Together, these directors and many others present at SIFF form an evolving network with shared goals based on education, access and storytelling. Sharjah's role is not so much to lead as it is to unite, to unite voices from all over the world into the same conversation about what children's cinema can be.

Infrastructure as a concept: Sharjah creates a creative ecosystem
SIFF's growth is part of a broader creative vision taking shape in the emirate of Sharjah. Sharjah Media City (also known as Shams), a key partner of the festival, has opened new production facilities, digital media programs and talent incubators designed to transform cultural investments into long-term industry infrastructure. The synergy with SIFF is not structural, as both organizations operate separately, but philosophical: both view youth and creativity as long-term infrastructure.

director of SIFF Sheikha Jawaher bint Abdullah Al Qasimi has often described the festival as a bridge between education and industry, a place where imagination becomes a professional path. With Shams expanding the technical side of this equation, Sharjah is effectively creating an ecosystem where storytelling and entrepreneurship reinforce each other.

In an era when “creative economy” has become a buzzword around the world, Sharjah's approach seems unusually sound. Her focus on culture is not about branding, but about sustainable public and civic investment.

Investing locally: Emirati voices take center stage
For young Emirati filmmakers premiering at SIFF or even returning to it, this infrastructure can't come soon enough. Fatima Alshamsi described the current moment as a period of opportunity, but also fragility. “The real support starts when the festival ends,” she explained. “We need labs, grants and mentorship that will allow us to grow between festivals and connect with patrons who believe in the homegrown scene.”

Her film Waad, which was part of the Arabic short films section and was warmly received by audiences, reminded her that the next phase of Emirati cinema begins with the youngest audiences. “The kids at my screening weren’t shy,” she recalls. “They gasped, laughed and even cursed at the characters. It showed me that our stories don't need external validation. They can grow from how our children see themselves.”

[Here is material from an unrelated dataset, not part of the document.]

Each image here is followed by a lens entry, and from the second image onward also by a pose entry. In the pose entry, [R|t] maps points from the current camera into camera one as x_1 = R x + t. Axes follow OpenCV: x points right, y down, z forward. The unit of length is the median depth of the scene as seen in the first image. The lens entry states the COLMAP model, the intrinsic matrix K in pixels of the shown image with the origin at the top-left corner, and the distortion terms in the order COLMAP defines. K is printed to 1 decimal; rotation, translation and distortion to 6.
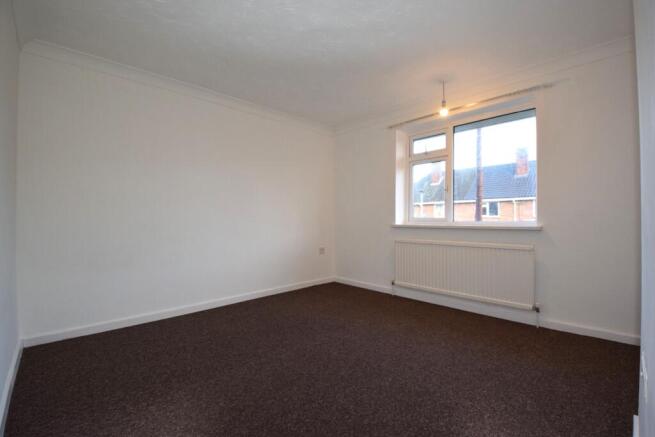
lens RADIAL K [[282.7, 0, 334.0], [0, 282.7, 221.0], [0, 0, 1]] dist [-0.016583, 0.000140]
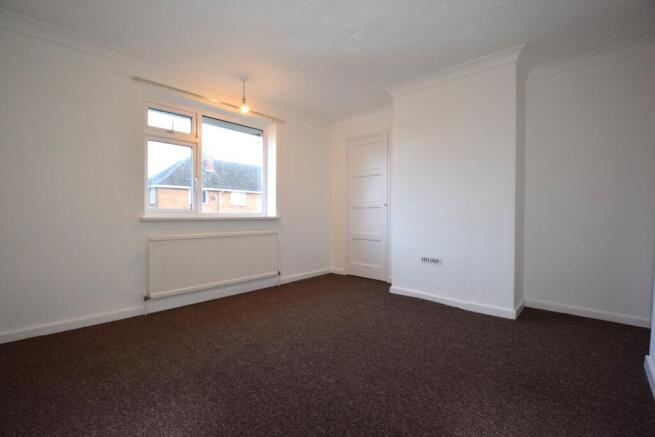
lens RADIAL K [[282.7, 0, 324.8], [0, 282.7, 220.6], [0, 0, 1]] dist [-0.016583, 0.000140]
pose [[-0.012894, -0.026480, 0.999566, -0.606323], [-0.002125, 0.999648, 0.026454, 0.000635], [-0.999915, -0.001782, -0.012946, 0.639733]]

Film director Ali Fuadwinner of the documentary section's top award for Guardians of the Mountains, sees storytelling as conservation. “Someone once told me that we have nothing to show our children about our past,” he reflected. “It’s this sense of responsibility that drives me.” Fouad hopes to bring the Emirati story to a global audience “in its authentic form, not as a stereotype, but as a memory.”

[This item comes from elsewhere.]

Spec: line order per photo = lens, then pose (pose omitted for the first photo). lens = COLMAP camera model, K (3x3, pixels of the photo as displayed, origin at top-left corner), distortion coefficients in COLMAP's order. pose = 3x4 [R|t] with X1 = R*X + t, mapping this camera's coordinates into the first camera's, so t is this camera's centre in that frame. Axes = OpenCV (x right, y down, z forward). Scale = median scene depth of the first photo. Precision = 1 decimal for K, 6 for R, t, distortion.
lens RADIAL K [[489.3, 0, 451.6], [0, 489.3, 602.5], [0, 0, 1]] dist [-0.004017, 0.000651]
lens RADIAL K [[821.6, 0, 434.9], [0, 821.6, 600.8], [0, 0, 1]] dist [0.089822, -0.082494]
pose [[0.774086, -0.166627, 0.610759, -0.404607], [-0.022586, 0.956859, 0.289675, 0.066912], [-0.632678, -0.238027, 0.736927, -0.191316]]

Together, these filmmakers embody Sharjah's bet: by investing in local filmmakers early on, the emirate can create a film culture that is both exportable and deeply rooted.

Digital Future: Expanding Access through Technology
If SIFF's soul lies in tradition, its gaze is firmly set on the future. This year's edition featured Workshops on AI editing, mobile filmmaking and digital post-productionencouraging participants to write, film and edit short films directly on their devices.

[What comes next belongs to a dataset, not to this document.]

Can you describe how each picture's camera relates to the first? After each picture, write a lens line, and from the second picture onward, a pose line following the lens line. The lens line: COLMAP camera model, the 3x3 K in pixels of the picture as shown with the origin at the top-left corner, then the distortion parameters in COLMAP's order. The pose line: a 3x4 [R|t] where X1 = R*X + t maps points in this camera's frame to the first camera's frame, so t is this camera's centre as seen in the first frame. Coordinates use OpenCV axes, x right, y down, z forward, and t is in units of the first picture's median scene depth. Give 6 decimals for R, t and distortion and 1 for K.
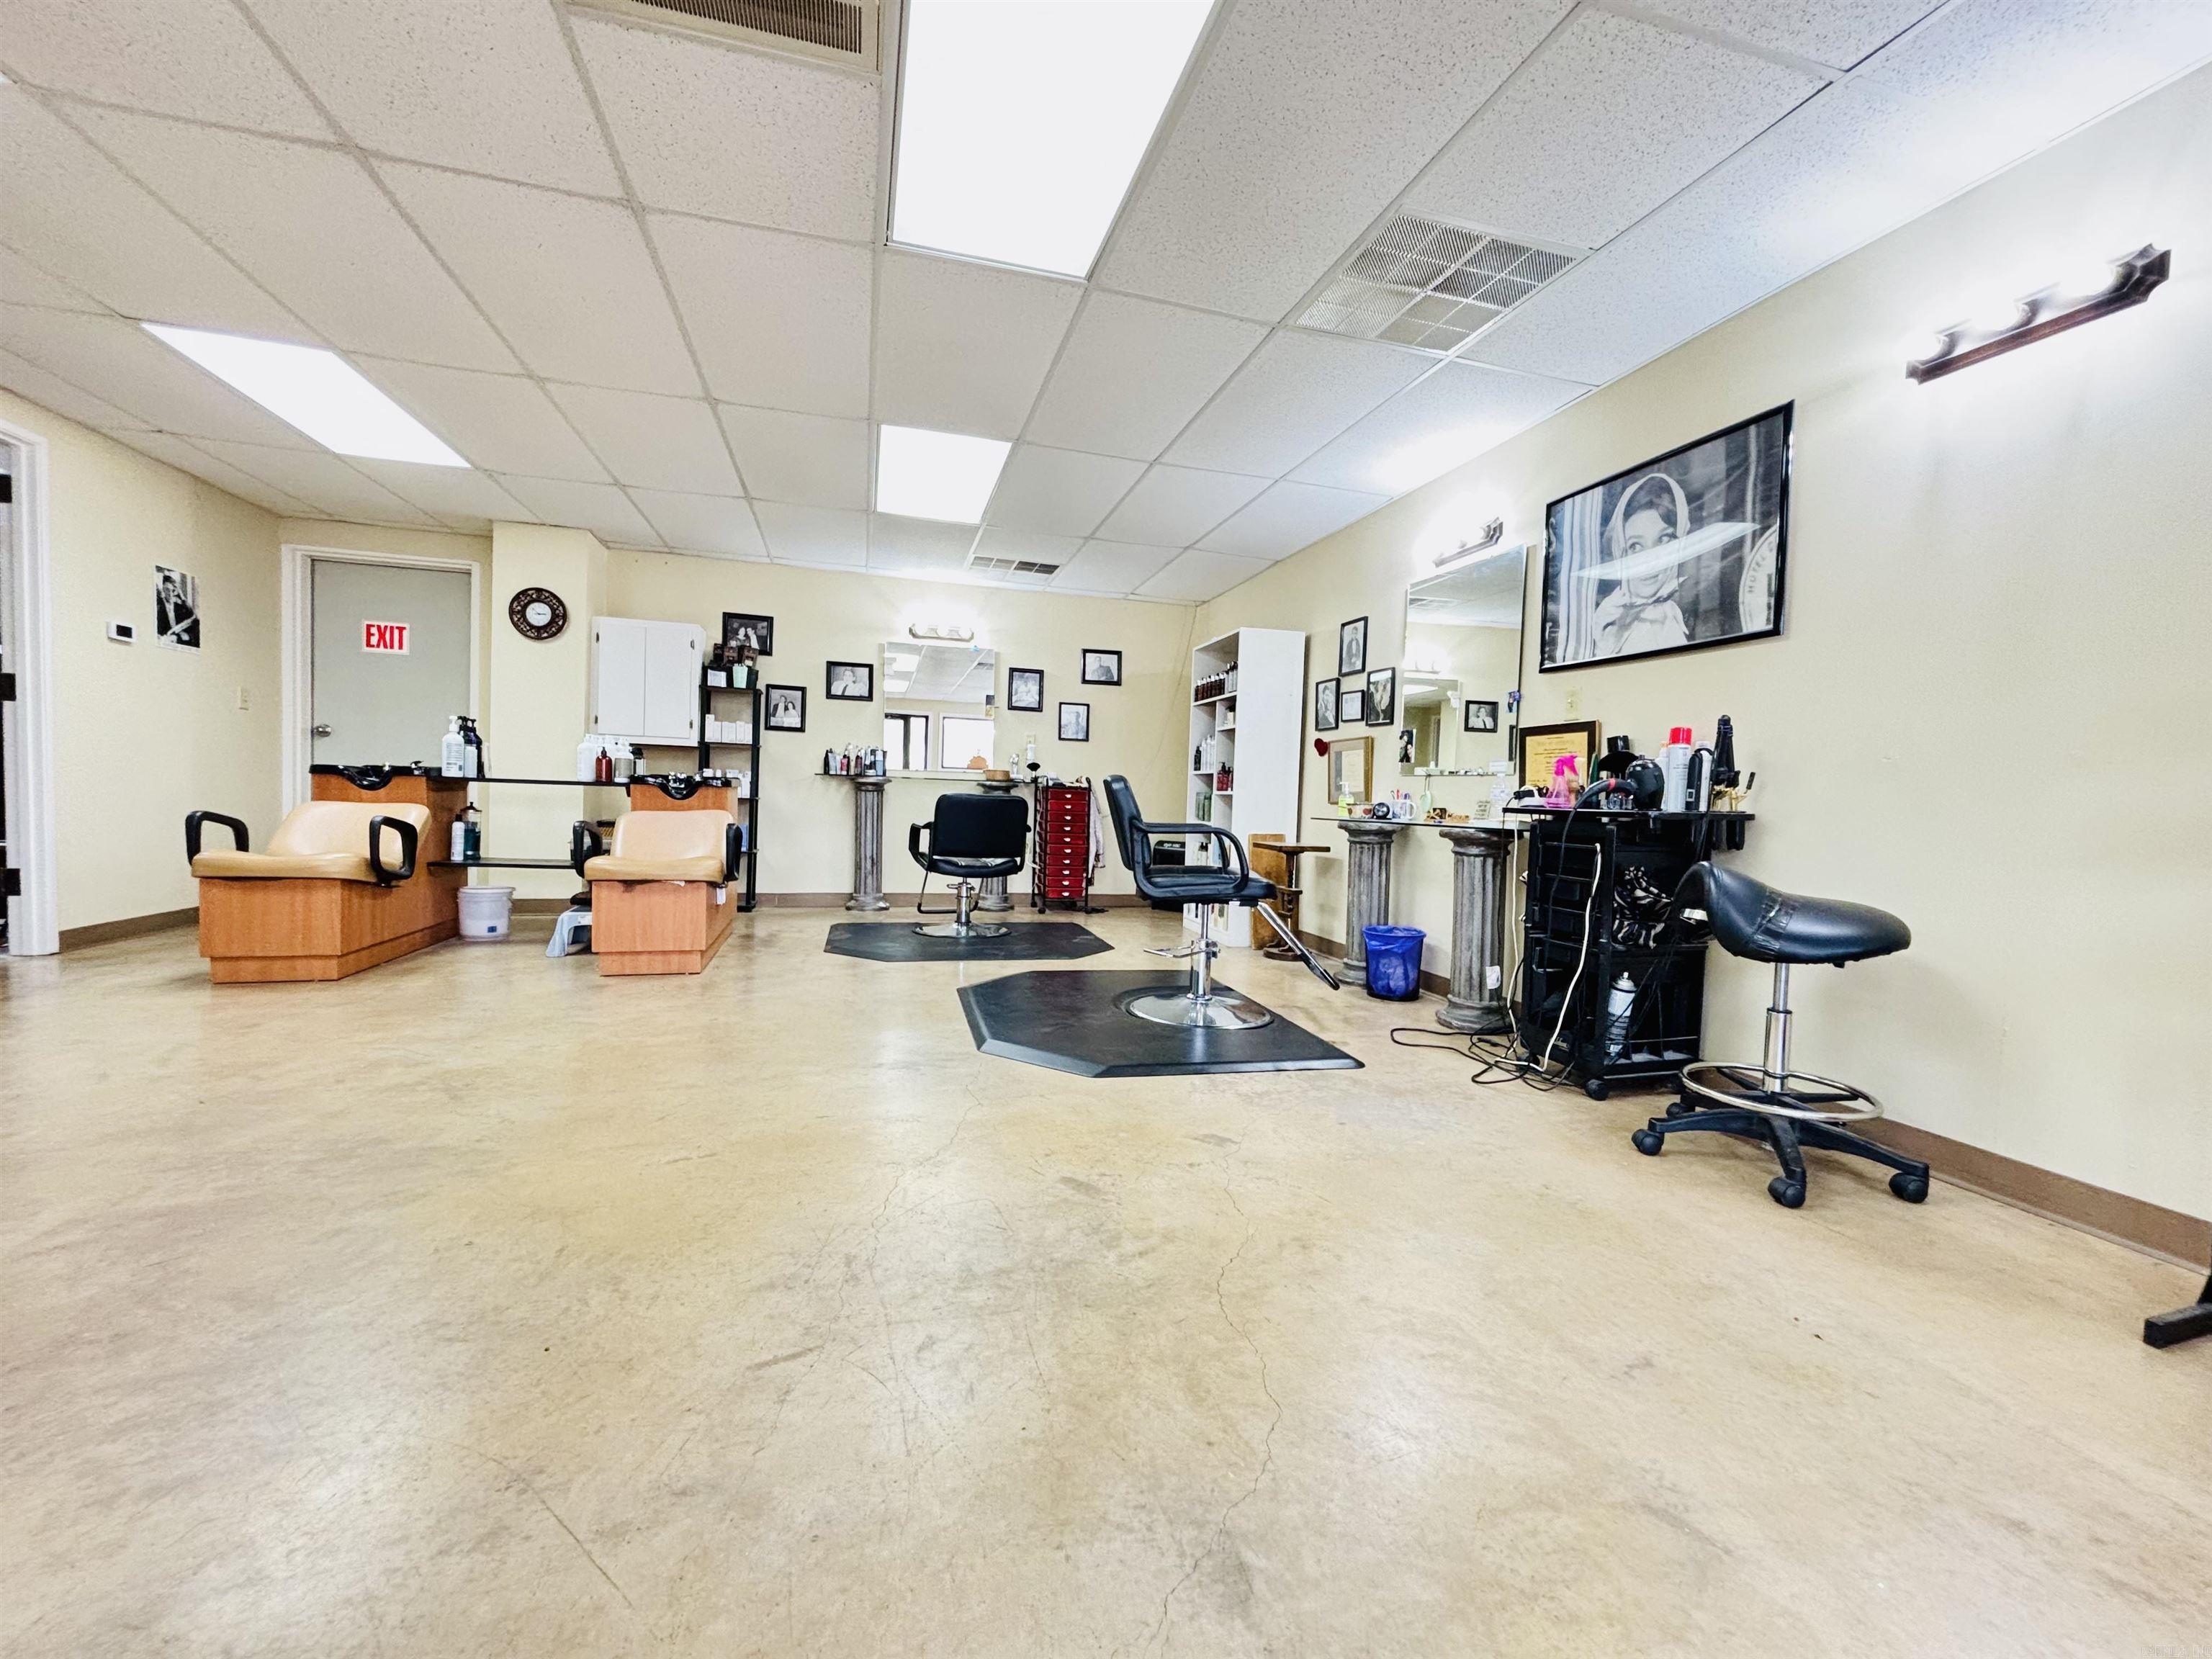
lens RADIAL K [[888.9, 0, 1107.5], [0, 888.9, 826.1], [0, 0, 1]] dist [-0.005620, 0.000286]
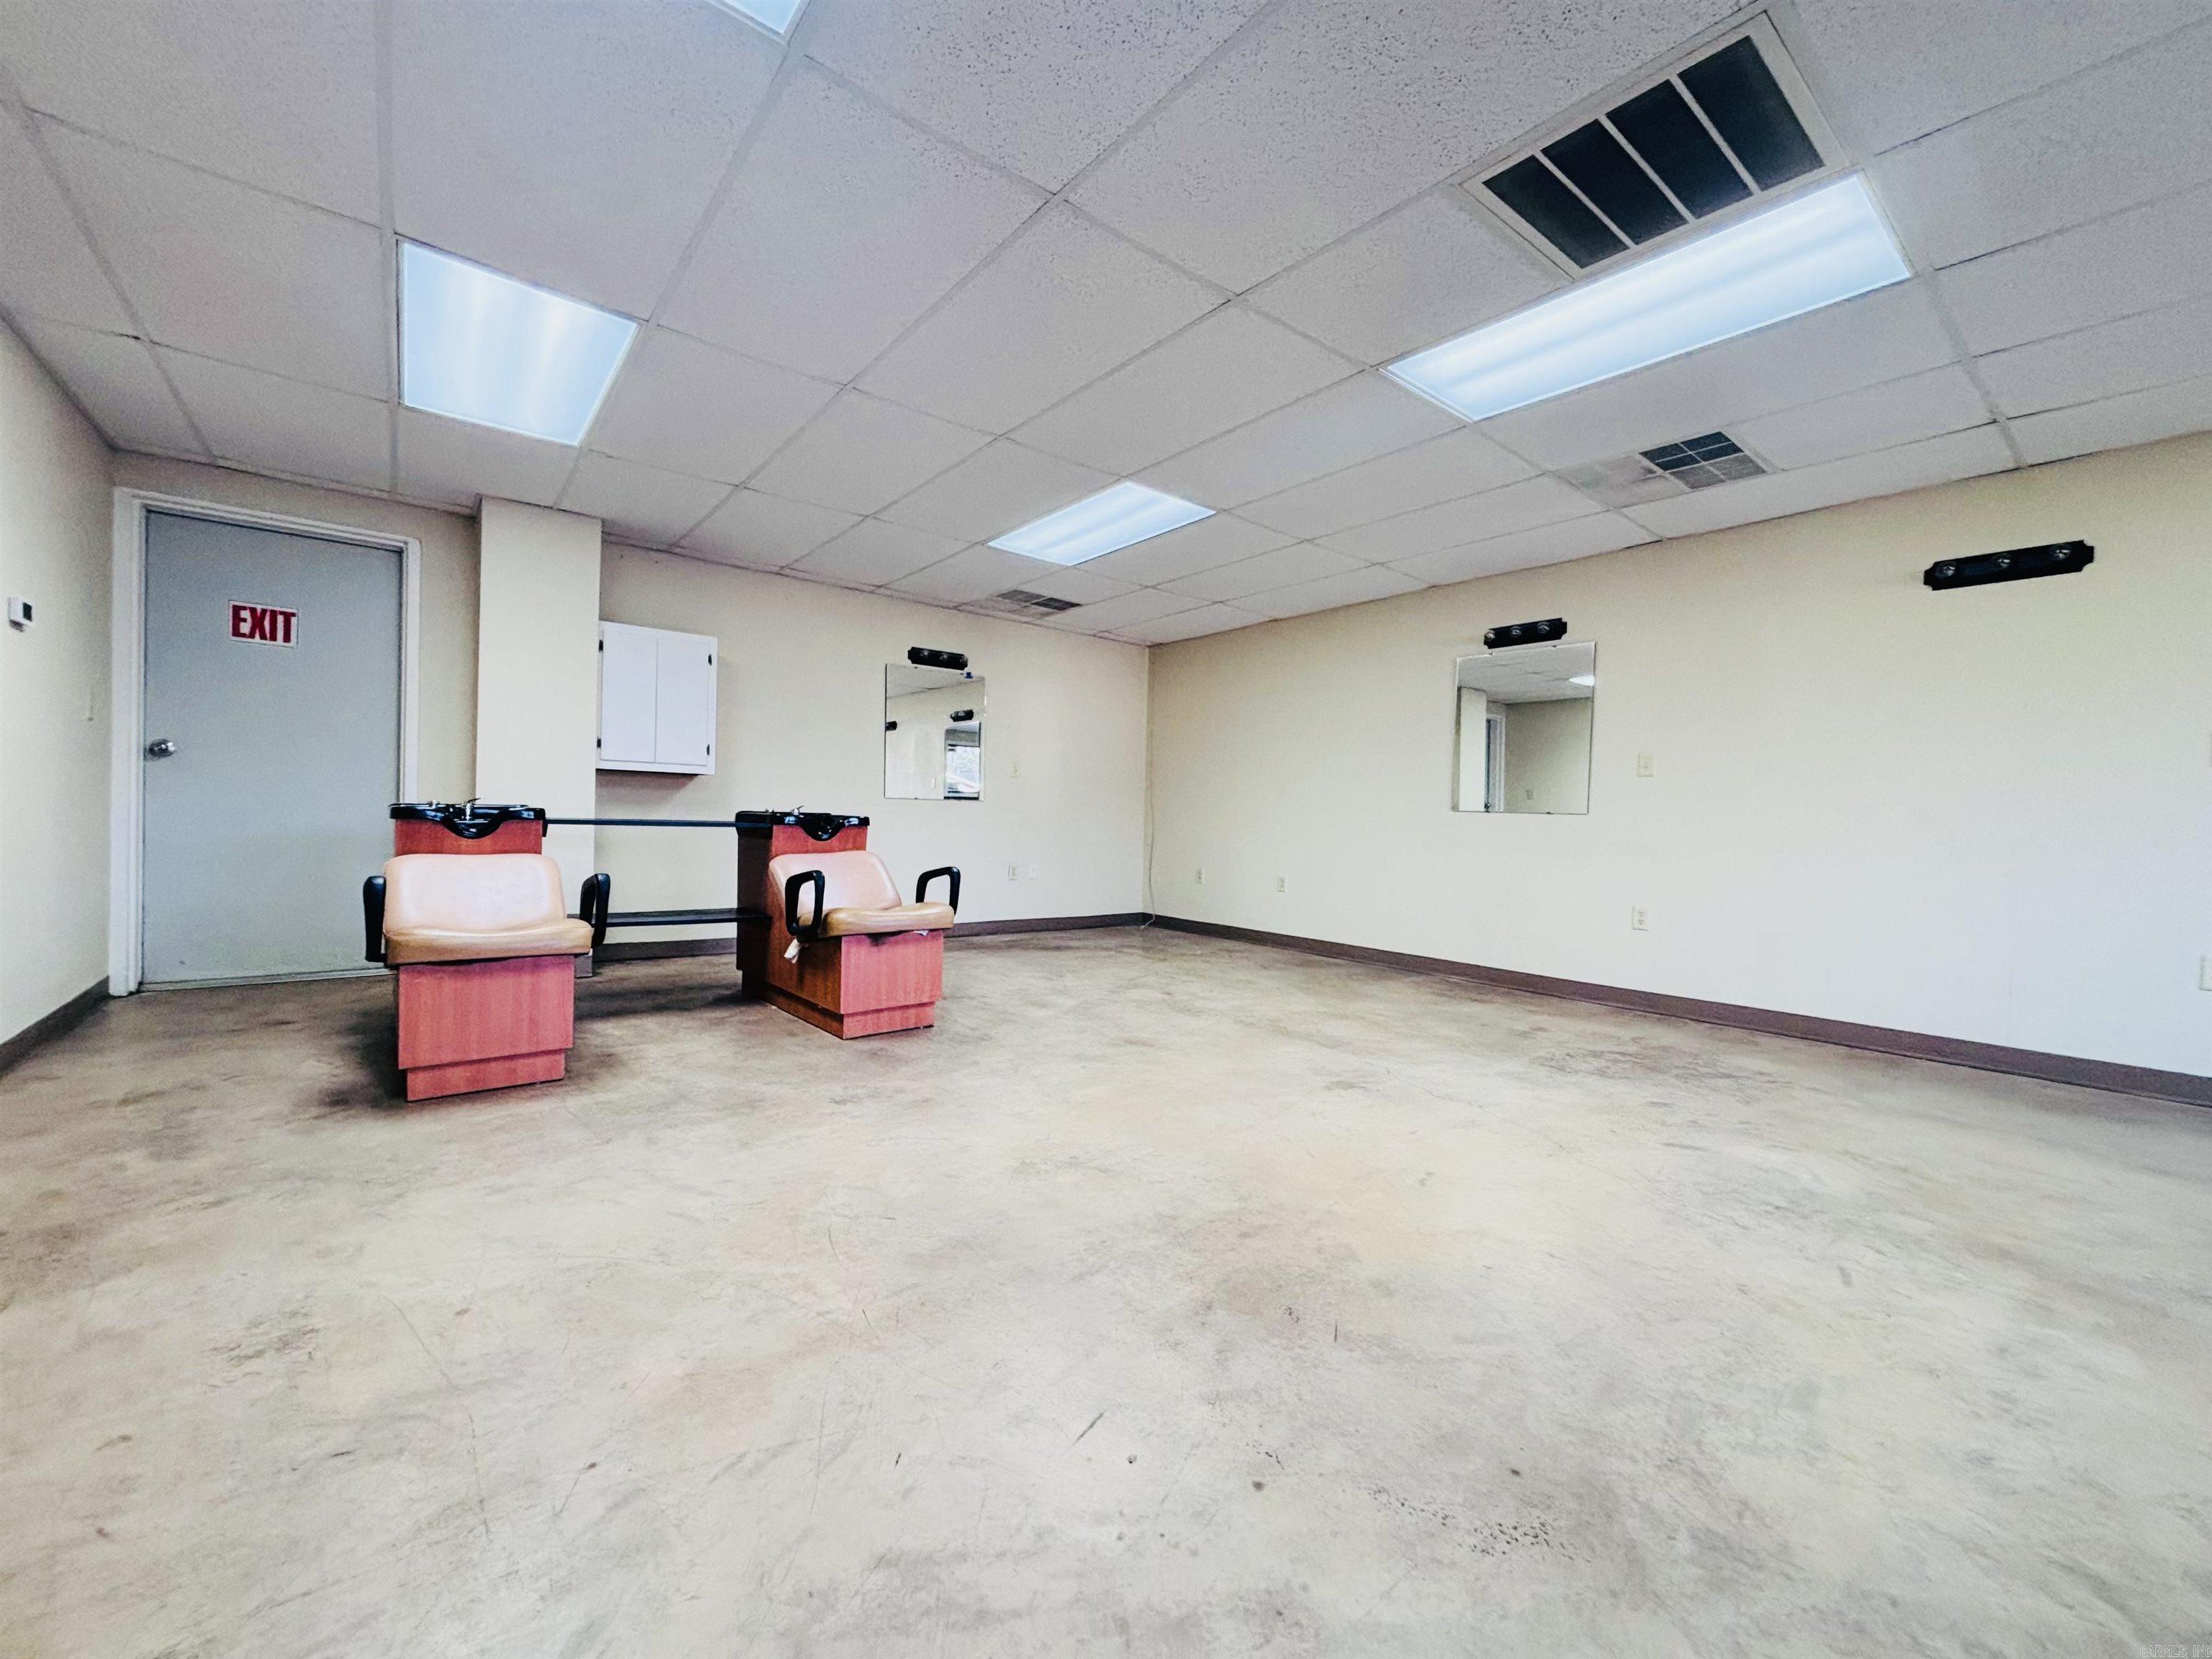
lens RADIAL K [[888.9, 0, 1106.7], [0, 888.9, 829.3], [0, 0, 1]] dist [-0.005620, 0.000286]
pose [[0.921644, -0.014265, 0.387775, -1.307024], [0.015934, 0.999872, -0.001089, -0.082136], [-0.387710, 0.007183, 0.921753, 0.103693]]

The initiative is less about novelty and more about access. In a region where film schools remain few, smartphones have become entry-level studios, tools for both creation and inclusion.

Festival director Sheikha Jawaher bint Abdullah Al Qasimi called it “a future where every child with a story and a smartphone can become a filmmaker.” This ideal reimagines technology as a way to democratize creativity without weakening it.

Using mobile and artificial intelligence tools, SIFF does not chase trends, but removes barriers, turning digital literacy into an artistic agency. In a space where stories once demanded institutions, the next generation is learning to create their own.

Conclusion
On these and many other themes, this year's SIFF positioned children's cinema not as an offshoot of the industry, but as its conscience. In Sharjah, the future of filmmaking is more about management than spectacle. The youngest voices are not waiting to inherit the environment, they are already changing it.